Florida sets execution date for man who killed neighbor in 1998
Gov. DeSantis schedules Oct. 28 lethal injection for Norman Grim Jr.; DNA tied him to the 1998 murder of Cynthia Campbell; additional Florida executions planned this fall

Florida Gov. Ron DeSantis has set an execution date for Norman Mearle Grim Jr., a 65-year-old man convicted of sexually battering and killing his next-door neighbor in 1998.
Cynthia Campbell was reported missing, and her body was later found by a fisherman off the Pensacola Bay Bridge. Prosecutors say Campbell suffered multiple blunt-forces injuries to her face and head that were consistent with hammer blows, as well as 11 stab wounds in the chest, seven of which penetrated her heart. DNA evidence linked Grim to the death, and he was convicted of sexual battery and first-degree murder in December 2000.
Grim is set to die by lethal injection on Oct. 28, a long-anticipated step in a case that has drawn attention in Florida’s capital-punishment docket. State officials moved to schedule the execution after the courts denied appeals and after Clemency processes were completed or exhausted, according to people briefed on the matter.
Florida has carried out 12 executions in 2025, including the Sept. 17 lethal injection of David Pittman. Two other Florida executions are scheduled for this fall: Victor Tony Jones is slated for Sept. 30 for the 1990 killings of two people during a robbery, and Samuel Lee Smithers is set for Oct. 14 for the murders of two women in 1996. Nationally, the United States has executed 33 people this year, surpassing 2024’s total of 25 and marking the busiest pace in a decade. The most executions in a single year since 2014, when 35 people were put to death, were still ahead of the 2025 tally at this point. Alabama and Texas each carried out executions on Sept. 25.
Legal analysts expect appeals to be filed in the Florida Supreme Court and, if necessary, the U.S. Supreme Court, potentially delaying any final resolution as defense teams pursue stays or post-conviction challenges.

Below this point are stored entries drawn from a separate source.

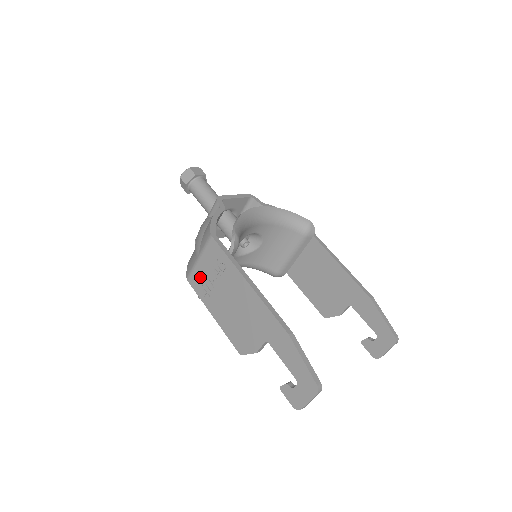
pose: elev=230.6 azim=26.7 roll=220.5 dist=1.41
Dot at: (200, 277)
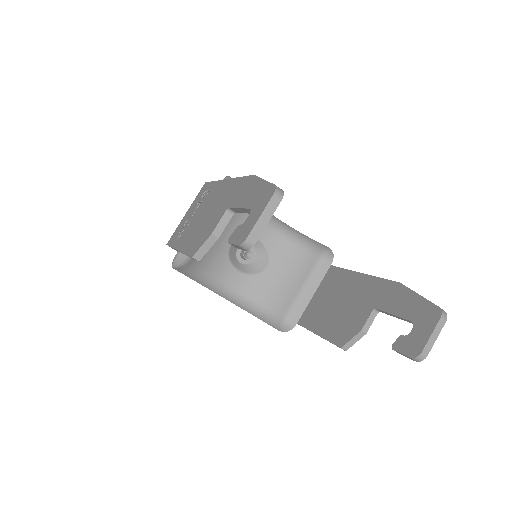
Dot at: (180, 227)
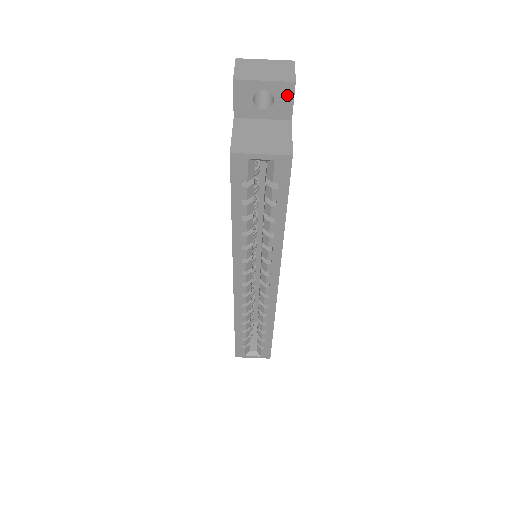
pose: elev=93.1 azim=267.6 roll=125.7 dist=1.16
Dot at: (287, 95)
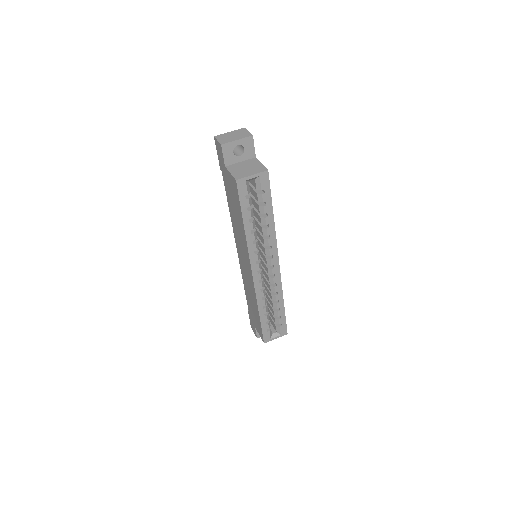
Dot at: (250, 144)
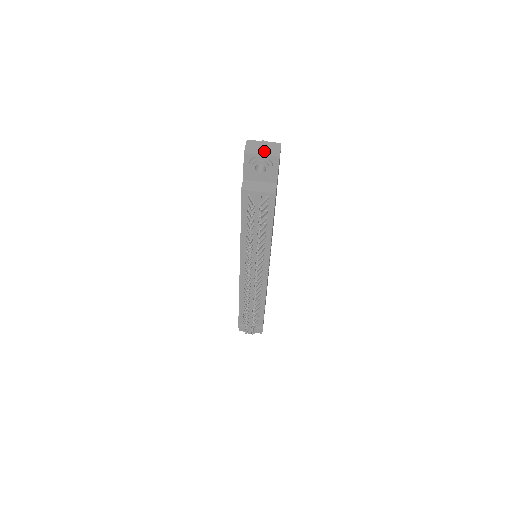
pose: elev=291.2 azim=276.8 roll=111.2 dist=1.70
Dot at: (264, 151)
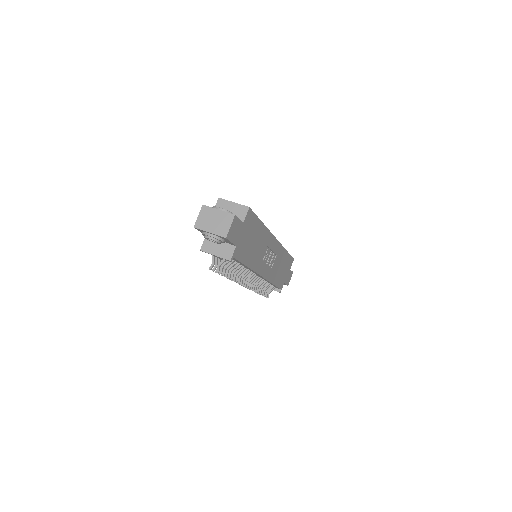
Dot at: (213, 227)
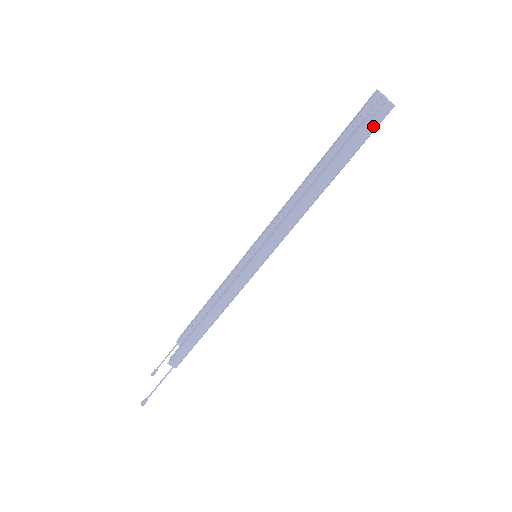
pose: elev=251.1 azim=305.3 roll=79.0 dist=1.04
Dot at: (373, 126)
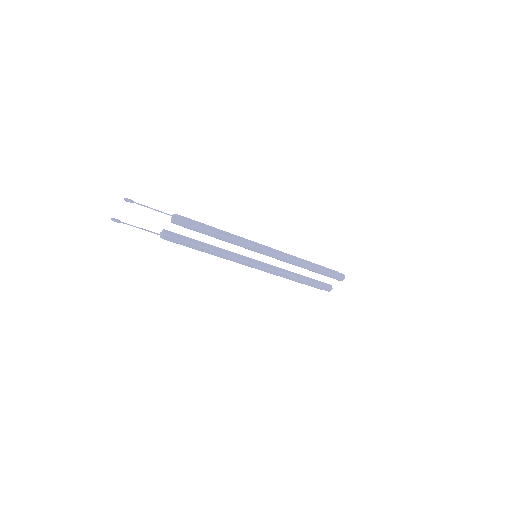
Dot at: (337, 274)
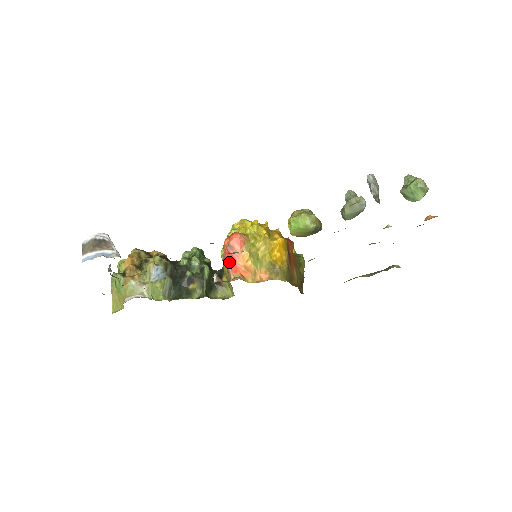
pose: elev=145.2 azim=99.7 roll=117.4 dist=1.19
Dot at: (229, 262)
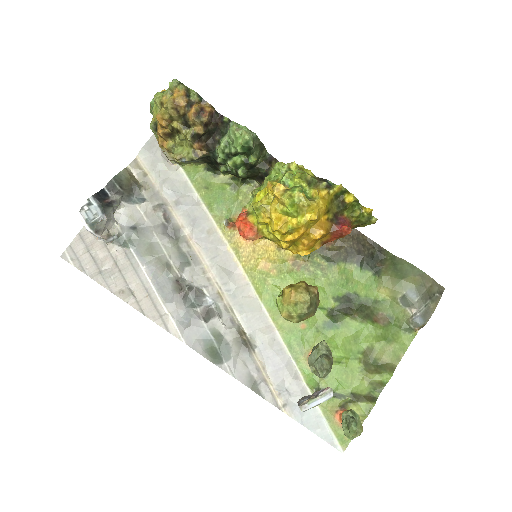
Dot at: occluded
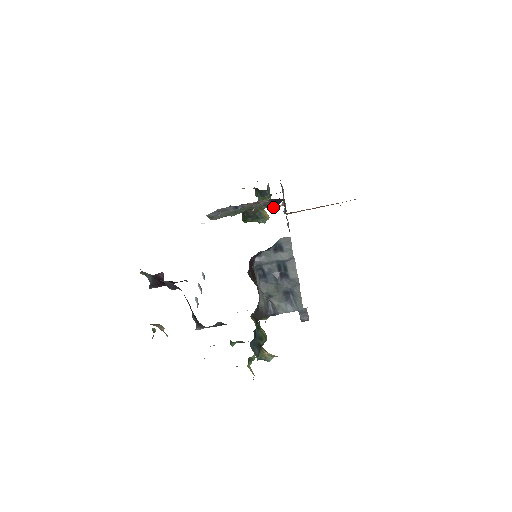
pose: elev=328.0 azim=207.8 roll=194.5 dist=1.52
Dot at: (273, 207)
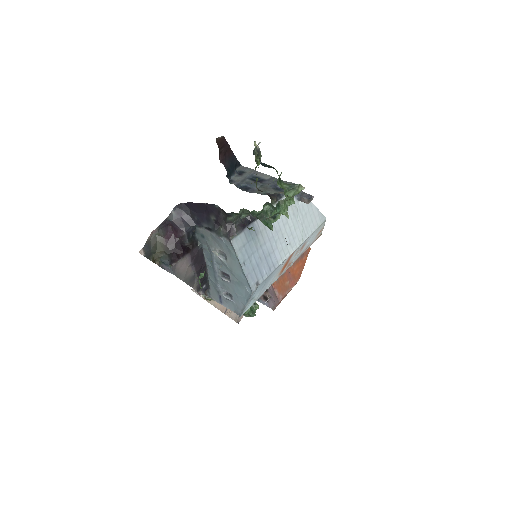
Dot at: occluded
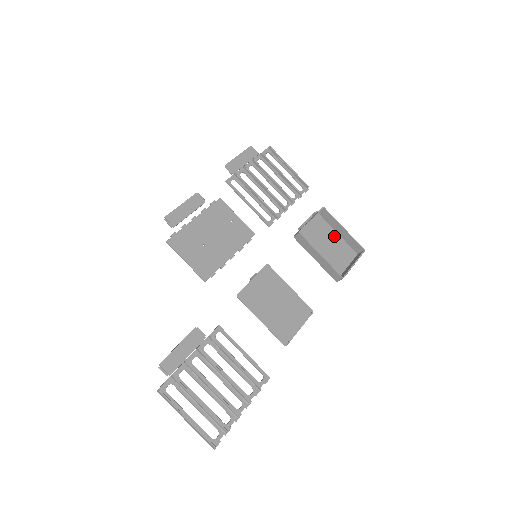
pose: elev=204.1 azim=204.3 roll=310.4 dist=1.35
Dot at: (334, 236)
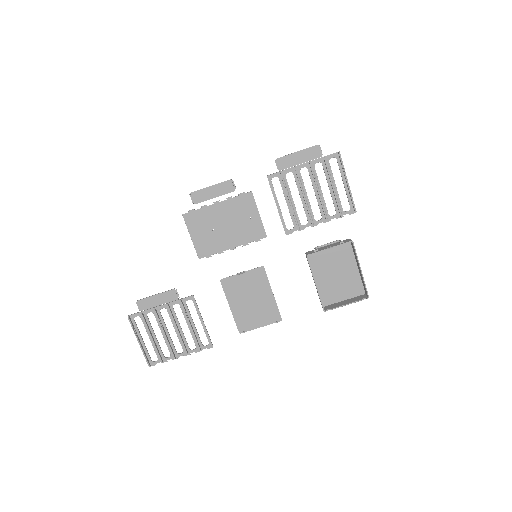
Dot at: (352, 268)
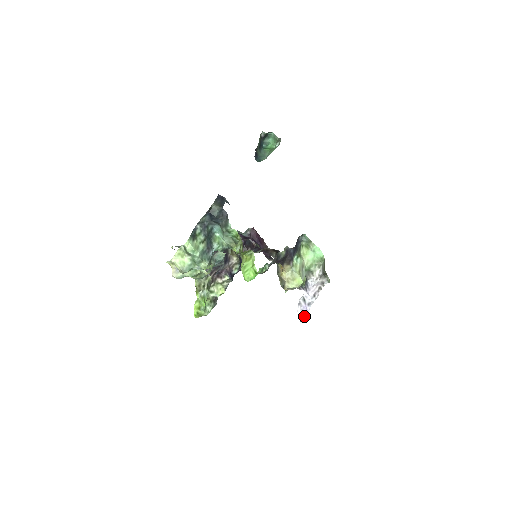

The current statewide activity comes as Florida’s death-penalty system continues to operate at a higher clip than in recent years, even as debates over capital punishment persist across the country. The state’s approach to lethal injections, clemency considerations, and post-conviction review has been a focal point for advocates on both sides of the issue, and the outcome of grim Jr.’s case could influence subsequent capital cases in Florida.
The Associated Press reported the details of Grim’s case, and ABC News provided the original reporting that informed the current scheduling of the execution and surrounding context. Appeals and procedural steps are expected to unfold over the coming weeks and months as part of Florida and federal review processes.